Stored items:
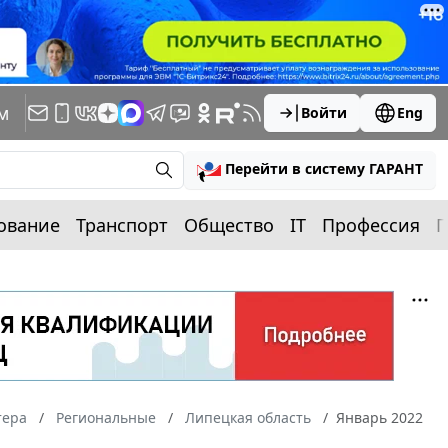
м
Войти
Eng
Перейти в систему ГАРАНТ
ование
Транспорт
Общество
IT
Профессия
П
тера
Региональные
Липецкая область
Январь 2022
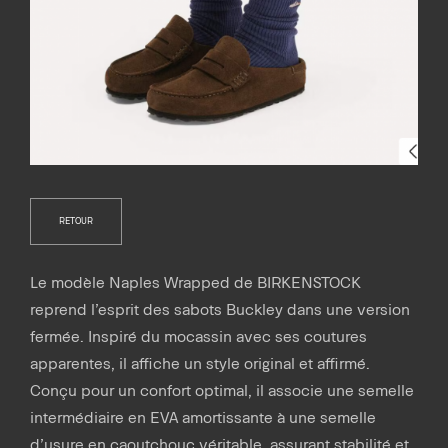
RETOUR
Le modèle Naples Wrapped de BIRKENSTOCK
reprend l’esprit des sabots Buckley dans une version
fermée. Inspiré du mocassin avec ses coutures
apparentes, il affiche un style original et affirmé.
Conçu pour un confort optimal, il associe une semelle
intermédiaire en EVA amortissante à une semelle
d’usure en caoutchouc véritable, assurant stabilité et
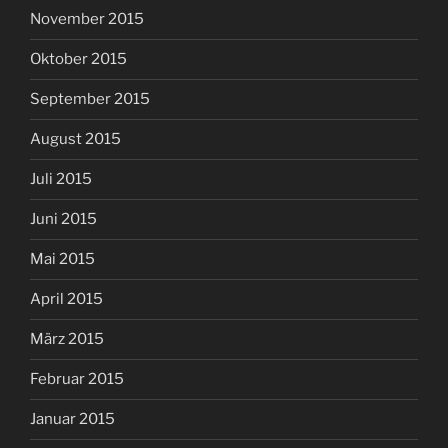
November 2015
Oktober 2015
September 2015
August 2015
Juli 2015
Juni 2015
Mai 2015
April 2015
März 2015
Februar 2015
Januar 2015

Brief: Pull every line with the string "semelle" from the data above.

Answer area:
Conçu pour un confort optimal, il associe une semelle
intermédiaire en EVA amortissante à une semelle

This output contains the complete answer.